President Obama deserves praise for reversing his position on releasing the CIA interrogation photos, said Dick Cheney at a speech following the Obama National Security speech today. It was the nearest thing you can get to a debate over a highly emotional issue--American safety from terror.
Ironically, New York Top Cop Ray Kelly today revealed the arrests of four Jihadis who planned bombings of Bronx synagogues. The men were also plotting to shoot down military aircraft with missile launchers but are now heading instead into federal court.
Cheney was steady and low-key in his approach. President Obama seemed somewhat defensive as he reiterated his plan to close Gitmo. In spite of the muted approach, Cheney drove straight to the core of the matter, saying that the Obama people were more interesting in publicizing the "method of the questioning than the content of the answers."
The President who says his administraitonb will be "transparent" has refused to tell America what horrors it was saved from by the Bush-Cheny efforts and the records remain classified. It doesn't make sense, of course, to hide from America the followup attacks that Al Qaeda had planned. It's politics at its worst and the President's posturing about "values" looks weak in the face of terror attacks such as the ones that occurred in Washington, in NYC, and in Schenksville.
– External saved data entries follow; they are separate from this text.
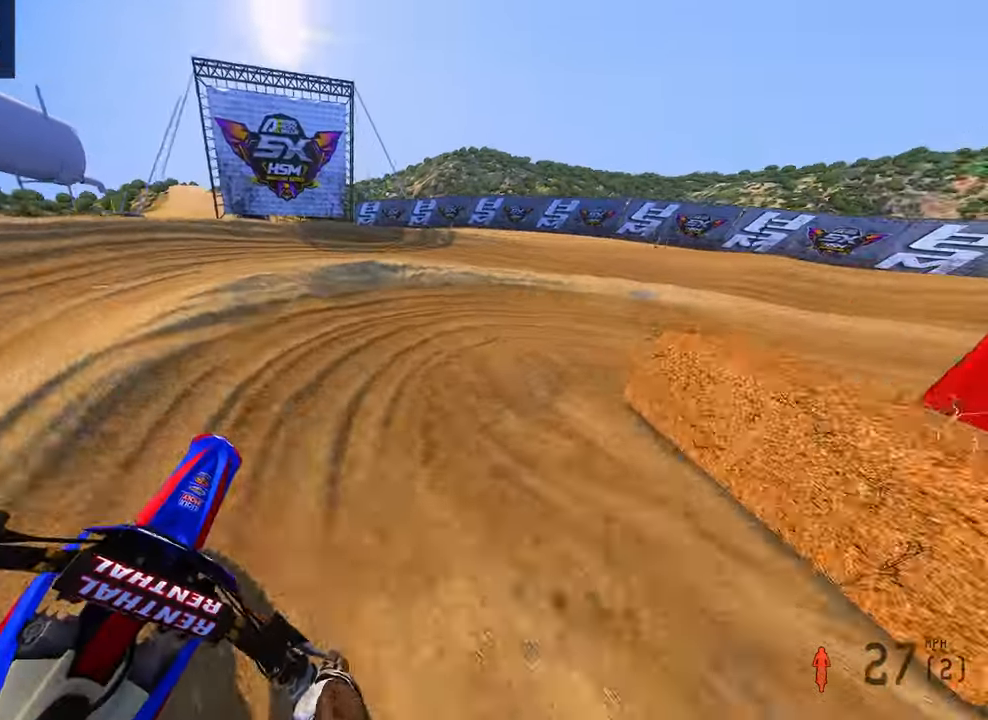
{"dt_ms": 500, "buttons": ["L2"], "left_stick": "up-right", "right_stick": "down-left", "button_events": [[117, "R3", "down"], [250, "R3", "up"], [284, "L2", "down"]]}
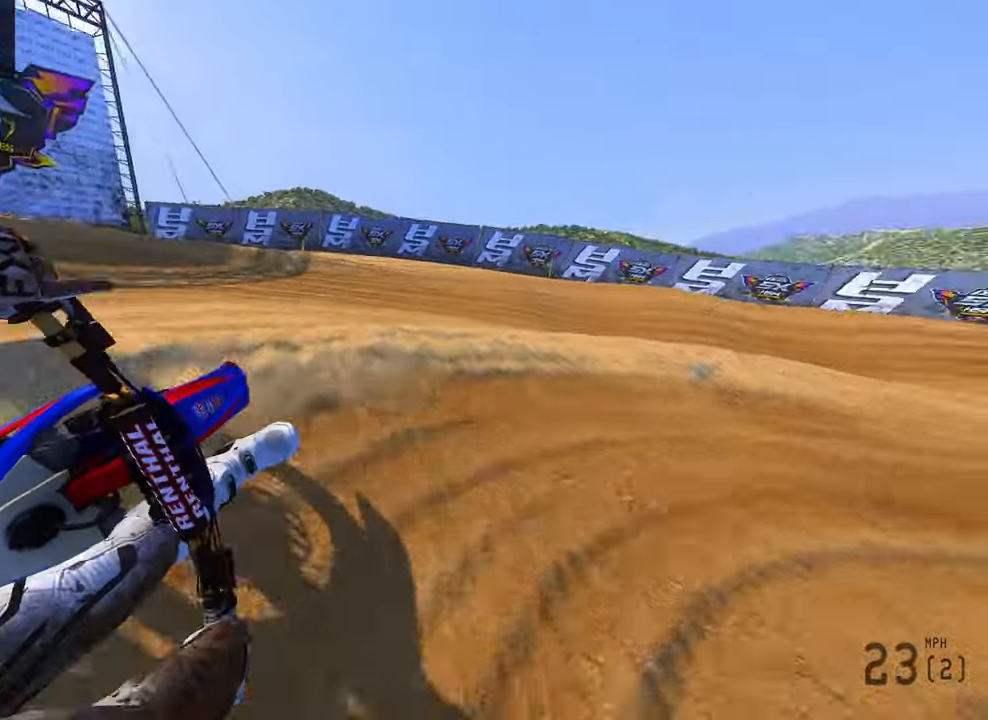
{"dt_ms": 500, "buttons": ["R2"], "left_stick": "up-right", "right_stick": "left", "button_events": [[84, "L2", "up"], [384, "R2", "down"]]}
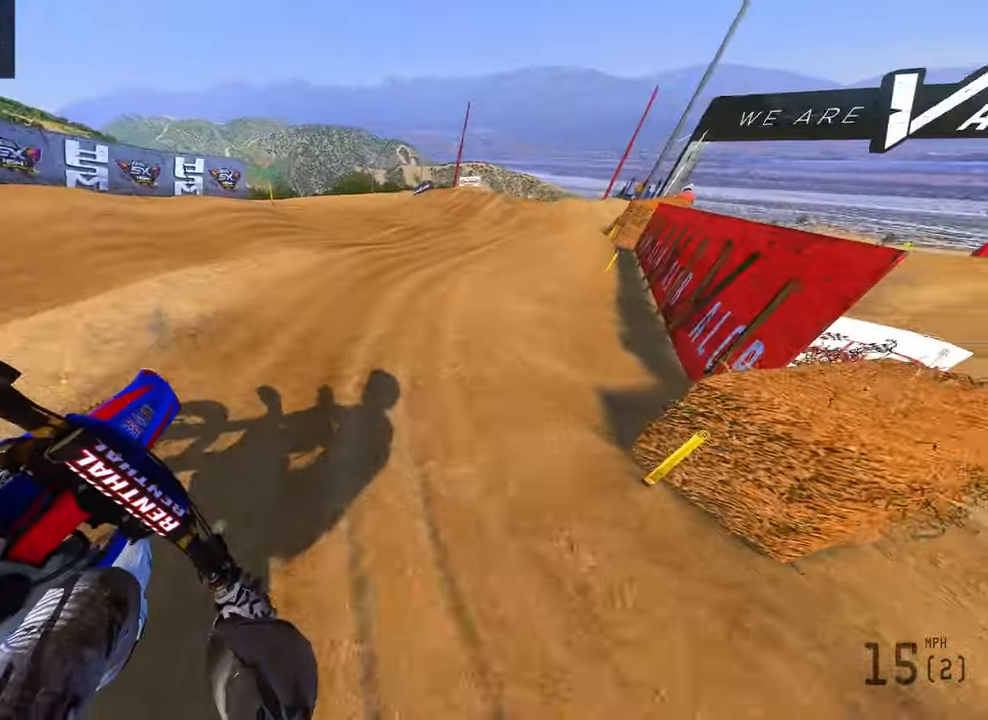
{"dt_ms": 500, "buttons": ["R2"], "left_stick": "up", "right_stick": "left", "button_events": [[250, "R3", "down"], [384, "R3", "up"]]}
To hear the administration prating about its high-toned preachiness, you'd think America had waterboarded thousands of terrorists yet there were only three, Khalid Sheikh Mohammad among them. KSM's words to his captors were that he wouldn't talk about additional planned attack or say anything else until he was brought to New York to see his lawyer. Clearly, thousands more Americans may have been murdered while KSM went through a ten-year appeal process.